The other piece. I just want to maybe go to No. 3 around the westernized mentalities, and then I’ll shut up and let my colleagues speak. Here’s one of the things I’ve noticed over 43 years of practice. We often focus on programs. It’s like: “Oh, we have to have more money for this program” or “We’re going to take money from this program in order to put it over there.”
I think what our speakers have really illustrated today is that that actually just keeps us chasing the programs and the dollars and not thinking transformationally. It’s like: “Okay. Well, if we’re trying to raise a child up in a good way, how do we need to think about the child’s context, the child’s environment, and how do we support the families to support the child to thrive?” It’s a very different kind of systemic orientation.
I think your point about how we’ve got a very Westernized approach…. I’ve been raised up in that. We very much are program- and funding-driven, not taking a look at: what’s the system that we’ve created, and what’s the environment in which we’re lifting up our children and our families and our communities?
With that, I’ll look to Leslie, Jackie and Gwen. Each will have something beautiful to offer on that and also that cost-and-benefit piece.
Who would like to go next?
G. Phillips: I’ll give you a piece of philosophy. Our Elders have told us the best place to store your extra meat is in the belly of your neighbour, for example. Now, that type of philosophy, what does it mean? It means that we are a social economy. We are people that were so dependent and interdependent on each other and our environments. We still recognize that. We still know that what you do to the soil will determine how well that tree will grow.
My language, the Ktunaxa language…. The word ʔa.kuk’pukam means, literally, taking your life from the earth. It’s a tree. It’s a plant. It’s roots, really. ʔa.kuk’pukamnam — I’m adding a suffix, nam, to that original word. It now turns to a human’s children, grandchildren, great-grandchildren.
Philosophically, you get the sense that we understand that everything is related and that we become what our environments cause us to become. It’s that sense of, again, children and where children fit within our society.
The Ktunaxa value and belief is that we don’t own our children. The Western culture brought us the thought that the man owned his wife and minor children and could do whatever they wanted with them. Our values and belief system say the woman has as much responsibility and honour as the man does in our culture. The children are gifts from the Creator. They’re born whole, and they’re born the way they’re supposed to be born. They’re not…. Every child is a gift.
I have a niece who has a child who has Down syndrome. Her partner is a non-Indigenous person. That child was looked at from the other side of the family, and the parents were almost given a pat on the back. “Sorry. This is such a…. I’m so sorry for you.” That kind of feeling, whereas we were going: “You’ve been given such a gift. That child will teach you things that you would not be taught otherwise, that you would never have the opportunity to learn.” We all get the gift from that child.
How you look at things…. It’s really about how you approach them, how you address them. At one point, we were studied. We were considered less than human. They were putting a tape measure around the head, etc., not so long ago.

- Information provided:
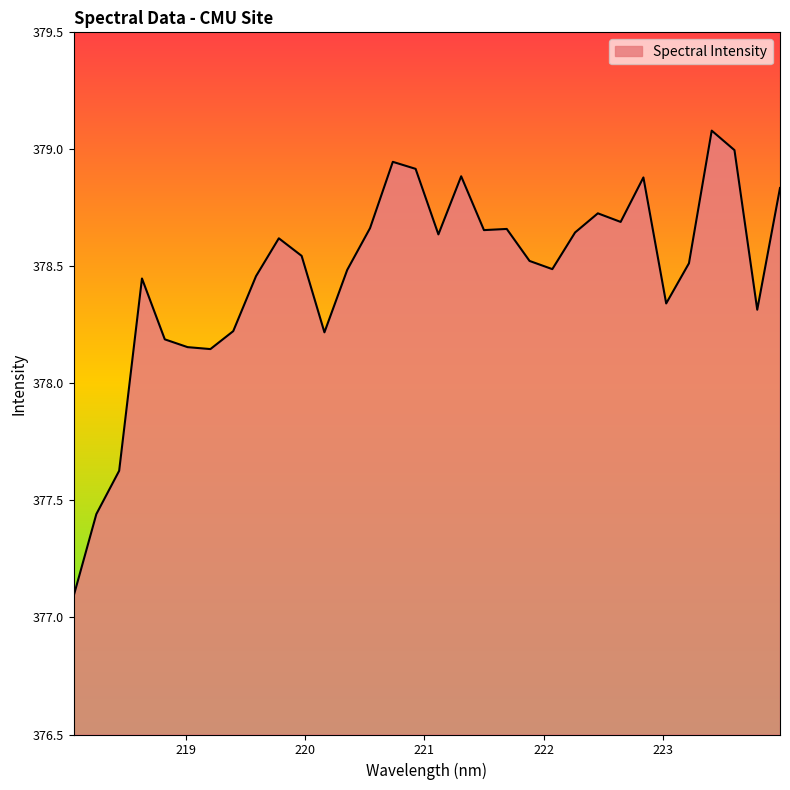

What is the maximum value shown in the chart?

379.1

- Exercise 1: In the panel discussion on raising children, copy out the passage from "The other piece." to "of systemic orientation." word for word.
- Exercise 2: Extend the panel discussion on raising children by writing what comes after its final sentence.

- Answer area 1:
The other piece. I just want to maybe go to No. 3 around the westernized mentalities, and then I’ll shut up and let my colleagues speak. Here’s one of the things I’ve noticed over 43 years of practice. We often focus on programs. It’s like: “Oh, we have to have more money for this program” or “We’re going to take money from this program in order to put it over there.”
I think what our speakers have really illustrated today is that that actually just keeps us chasing the programs and the dollars and not thinking transformationally. It’s like: “Okay. Well, if we’re trying to raise a child up in a good way, how do we need to think about the child’s context, the child’s environment, and how do we support the families to support the child to thrive?” It’s a very different kind of systemic orientation.

- Answer area 2:
Really understanding these deep philosophical values, clashes, and then how they rise up through our institutions…. They can harm, or they can help. I see more harm in our Western institutions, given that they are siloed. They treat a component of the human, not the whole human. We are doing more damage than good. Look at our education system and the number of mental health reports from all Canadian children, not just Indigenous children.
L. Varley: It’s really hard to follow Gwen, but I will try.
One of the things that friendship centres have always done — I know that First Nations organizations have done this too — is take funding under the mainstream model, which is these postage-stamp pieces of funding. We try to wrap that all up together and create a service model that works for our people.
Imagine it as circular. Imagine that every single piece of that postage-stamp funding gets slotted in that model circularly, so it goes from pregnancy to babies, toddlers, children, youth, teens, parents, genders, Elders. We try to serve the whole family.
We’re all still working to decolonize ourselves, to address the ongoing racism of colonization and the ongoing trauma of it. At the same time, we’re also trying to address some of these issues.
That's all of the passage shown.